Having practiced my Roman numerals, I correctly determined that the book was published in 1854, but the heavy leather binding states 1855 – again, something I worked out a second time. It was listed that way in the original listing. I guess there is nothing left to do but put a price card in it, and return it to the shelf.

The Life of Our Lord and Saviour Jesus Christ; and the Lives of the Apostles and Evangelists
Date Published: 1854 (Binding states 1855)
Description: By Rev. John Fleetwood, D.D.; Published by Blackie and Son; London. Elaborate illustrated full leather heavy binding with raised bands. Front hinge beginning at lower edge. Water staining throughout. First signature is loose but holding, causing curling and closed tears at page edges. Gilt edges still present at top and bottom. Impressive Blackie and Son reprint of 1837 original, bound with the Lives of the Most Eminent Fathers and Martyrs by William Cave; and A History of the Christian Church by Rev. Thomas Sims M.A. Numerous illustrative lithographic plates.

The Rev. John Fleetwood, who authored the greater part of this three-in-one volume, was a Scottish theologian and biblical critic, but is obscure enough that he doesn’t have a Wikipedia listing.

Although his fame and heritage have been lost to time, his hefty tome survives him well – even if my memory doesn’t.

Scribner. Another Tulsa ghost.

Before the American Civil War, in 1850, Isaac Baker died. His business partner paid off the estate and repainted the sign out front to read – Charles Scribner Company.

He published books.

After the war, the company began publishing a magazine, and then another – in that grand age of monthly editions. Later, his sons joined the firm, and at the father’s death the company was renamed Charles Scribner’s Sons. Over time, it became simply – Scribner.

When an F. Scott Fitzgerald novel was published, it bore the Scribner imprint. Same with Hemingway. Scribner managed to corral a number of influential writers like Kurt Vonnegut, Thomas Wolfe, and Edith Wharton. Marjorie Kinnan Rawlings won a Pulitzer for The Yearling, published by Scribner.
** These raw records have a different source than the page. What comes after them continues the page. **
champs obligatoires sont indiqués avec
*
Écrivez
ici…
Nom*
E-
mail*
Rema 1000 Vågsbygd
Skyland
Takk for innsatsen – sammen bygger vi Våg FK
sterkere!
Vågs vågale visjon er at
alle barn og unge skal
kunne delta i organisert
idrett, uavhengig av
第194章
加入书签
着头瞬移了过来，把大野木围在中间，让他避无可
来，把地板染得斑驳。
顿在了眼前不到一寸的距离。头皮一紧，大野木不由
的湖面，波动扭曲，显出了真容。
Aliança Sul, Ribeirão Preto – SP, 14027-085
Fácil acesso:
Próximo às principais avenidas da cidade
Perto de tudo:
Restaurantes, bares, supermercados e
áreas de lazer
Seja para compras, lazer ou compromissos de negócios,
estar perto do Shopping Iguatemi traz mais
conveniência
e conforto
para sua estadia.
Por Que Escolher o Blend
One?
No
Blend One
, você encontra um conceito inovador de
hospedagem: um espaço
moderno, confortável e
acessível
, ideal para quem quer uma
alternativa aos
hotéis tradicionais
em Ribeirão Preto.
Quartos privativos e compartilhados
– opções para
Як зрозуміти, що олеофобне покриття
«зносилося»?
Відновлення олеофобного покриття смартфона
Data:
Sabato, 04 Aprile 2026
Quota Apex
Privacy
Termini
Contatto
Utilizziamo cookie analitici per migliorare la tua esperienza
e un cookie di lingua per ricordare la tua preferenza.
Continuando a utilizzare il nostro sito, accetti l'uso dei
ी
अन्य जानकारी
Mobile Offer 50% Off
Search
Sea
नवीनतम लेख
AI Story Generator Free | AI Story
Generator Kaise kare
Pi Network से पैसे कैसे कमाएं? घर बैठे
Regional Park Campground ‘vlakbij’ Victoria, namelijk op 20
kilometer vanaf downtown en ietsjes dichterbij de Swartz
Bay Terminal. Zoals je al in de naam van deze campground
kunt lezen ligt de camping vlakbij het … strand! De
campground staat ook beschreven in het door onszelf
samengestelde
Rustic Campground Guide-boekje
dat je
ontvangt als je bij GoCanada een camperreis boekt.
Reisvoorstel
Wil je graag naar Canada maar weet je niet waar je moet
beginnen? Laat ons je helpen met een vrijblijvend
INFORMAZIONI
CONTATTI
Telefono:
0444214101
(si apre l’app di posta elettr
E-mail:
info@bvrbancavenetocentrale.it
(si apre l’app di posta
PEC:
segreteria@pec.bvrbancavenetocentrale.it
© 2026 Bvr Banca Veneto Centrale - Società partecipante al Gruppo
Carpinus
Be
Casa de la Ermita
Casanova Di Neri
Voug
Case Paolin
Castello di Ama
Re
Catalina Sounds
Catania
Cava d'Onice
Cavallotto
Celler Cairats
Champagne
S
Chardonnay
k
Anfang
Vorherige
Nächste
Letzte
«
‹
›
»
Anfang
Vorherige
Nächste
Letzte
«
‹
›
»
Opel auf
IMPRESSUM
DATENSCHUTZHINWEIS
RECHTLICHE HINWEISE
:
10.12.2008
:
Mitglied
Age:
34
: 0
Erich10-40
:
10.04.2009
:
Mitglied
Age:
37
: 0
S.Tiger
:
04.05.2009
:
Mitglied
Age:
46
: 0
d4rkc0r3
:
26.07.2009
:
Stephen King didn’t win any Putlitzers, but won over a legion of readers during his contract years with Scribner with works like Dreamcatcher and Under the Dome, the latter soon-to-be-released as a film adaptation.

The name Scribner survives, in a fashion. The imprint is now owned by former rival Simon & Schuster, which was in turn acquired by CBS Corporation. During its heyday, Scribner operated a chain of bookstores anchored by its flagship location on Fifth Avenue in New York City.

The store was a marvel to behold, evoking a grandeur reflecting the lofty position held by books and authors at the time. 597 Fifth Avenue was built expressly for the housing of Scribner’s Bookstore. A glass front stopped passersby, who peered through to take in the two story interior complete with a mezzanine, an architectural masterpiece done up in a Beaux Arts style exterior. There was a vaulted ceiling and sunlight filtered in through clerestory windows.

At its demise in 1988, the New York Times treated the news as an obituary: SCRIBNER BOOK STORE, 75, TO CLOSE NEXT MONTH. A descendent of the founder lamented the occasion, but by then his paycheck was backed by Macmillan publishing which acquired Scribner four years earlier.

”A chapter of history is about to close,” said Charles Scribner 3rd at the time. No longer strictly Scribner, Charles the Third served as a vice president at Macmillan.

The Scribner stores were eventually acquired by Barnes and Noble following the breakup of the Scribner publishing and retail divisions. The Utica Square Scribners book store in Tulsa lingered past the millennium, but I could find no obit in the Tulsa World archives. A book signing was hosted there in 2001 – the final mention I found – although relics exist, like the bookmark tucked into a recent acquisition.

A bit like viewing gravestones, they underscore the often-fleeting nature of success. Makes me appreciate even more the opportunity I have to serve as a proprietor in a similar establishment – even if we’re on the economic endangered species list.